How many of the verses brought in defense of the claim that there is an obligation in knowing the Divine to be YKVK were spoken over specifically to the nation (or to be spoken over to the nation Israel), or presupposed the national revelation to make sense as proof-texts? HKBH does have interaction with individuals not of the nation Israel in Tanach (regarding those who merit his ‘contact’ in our generation or it's relation to sheva mitzvot, I have no idea). Adam is the father of all mankind, but precisely as individuals - because nations began at Migdal Bavel. The nations as such, according to Rav Kook, do not have Neshamah - but individuals of the nations do (in accord with Derech Hashem, not the Tanya), and there is account for their observance of their laws.

other stuff;

Davidson, Herbert. “Study of philosophy as a Religious Obligation”; Religion in a Religious Age p.53-68

Jose Faur pieces -perhaps with his claim that YH 1:1, etc is Jewish-specific as also Elohim-type grasp of the Divine as such; we are the model people, and therefore all other individuals also have an intuitive grasp. Otherwise, how could there be converts (almost exclusively individual…), at all, how could there be any sort of communication between peoples, how could there be any comparison to make, etc; Markham and difficulties of ‘translation’, etc. (that others like Christians/Muslims/Sikhs doctrinally discuss personal relationships with Divine as personal Deity - is because of our encounter as the Jewish people - which they read/heard about).

Yesodei HaTorah opening, what is stated regarding “foundation of all foundations”; Faur takes it as an intuitive knowledge that is only had by Israel; does this militate against an “Elokim” reading? Also first chapter of Avodat Kochavim. Eugene Korn piece on Rambam, 'world to come", etc (also search RAMBI for discussion of Y.H.)

Not merely that “belief in God can be considered properly basic”, i.e. rational to posit without recourse to proofs, arguments or evidences. This may actually be said to specifically and weakly.

Say it once more with feeling;

belief in the Divine is the only thing that is ever 'properly basic', and it therefore may be impossible to ever justify it by recourse to proofs, arguments or evidences - without ultimately being self-referential. If one accepts Clouser's definition of the Divine (though he learns it from Dooyeweerd, and both show the ubiquity and antiquity of it), if one can prove ones maxims [axioms?], they aren’t maxims [axioms?]

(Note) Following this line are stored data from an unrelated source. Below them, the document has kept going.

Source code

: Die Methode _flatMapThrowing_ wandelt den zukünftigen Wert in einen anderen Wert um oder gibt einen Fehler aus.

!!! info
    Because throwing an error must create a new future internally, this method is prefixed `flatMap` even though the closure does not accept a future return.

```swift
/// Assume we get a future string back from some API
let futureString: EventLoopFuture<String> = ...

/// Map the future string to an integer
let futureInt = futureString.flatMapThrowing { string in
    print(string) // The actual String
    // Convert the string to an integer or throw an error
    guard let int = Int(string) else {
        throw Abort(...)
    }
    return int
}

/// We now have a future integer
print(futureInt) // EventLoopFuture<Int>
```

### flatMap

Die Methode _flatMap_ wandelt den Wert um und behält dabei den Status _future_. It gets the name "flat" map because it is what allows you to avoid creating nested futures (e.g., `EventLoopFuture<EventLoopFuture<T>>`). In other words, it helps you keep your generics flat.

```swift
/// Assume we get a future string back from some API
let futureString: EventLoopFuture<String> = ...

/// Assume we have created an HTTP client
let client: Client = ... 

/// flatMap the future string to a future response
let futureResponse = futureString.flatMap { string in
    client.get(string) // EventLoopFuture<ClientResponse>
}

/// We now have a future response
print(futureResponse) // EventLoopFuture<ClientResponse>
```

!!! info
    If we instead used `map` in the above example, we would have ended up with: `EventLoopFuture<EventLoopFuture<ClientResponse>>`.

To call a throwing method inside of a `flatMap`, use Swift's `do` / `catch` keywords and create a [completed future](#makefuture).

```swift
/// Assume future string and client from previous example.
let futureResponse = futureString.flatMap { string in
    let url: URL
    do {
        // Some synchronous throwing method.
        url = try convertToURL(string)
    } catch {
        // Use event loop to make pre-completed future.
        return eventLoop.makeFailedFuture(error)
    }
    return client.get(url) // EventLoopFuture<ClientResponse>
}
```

. Clouser/Dooyeweerd, religious presuppositions, etc.

1 Comments:

At 6/07/2007 1:45 PM, Blogger Yitzchak Jakobi said...

My theory is that the belief in the Divine is an aesthetic perception and not necessarily a totally rational one. One can logically believe in Ma'amad Har Sinai, but never truly internalize this belief unless one perceives it around oneself through one's own perceptions.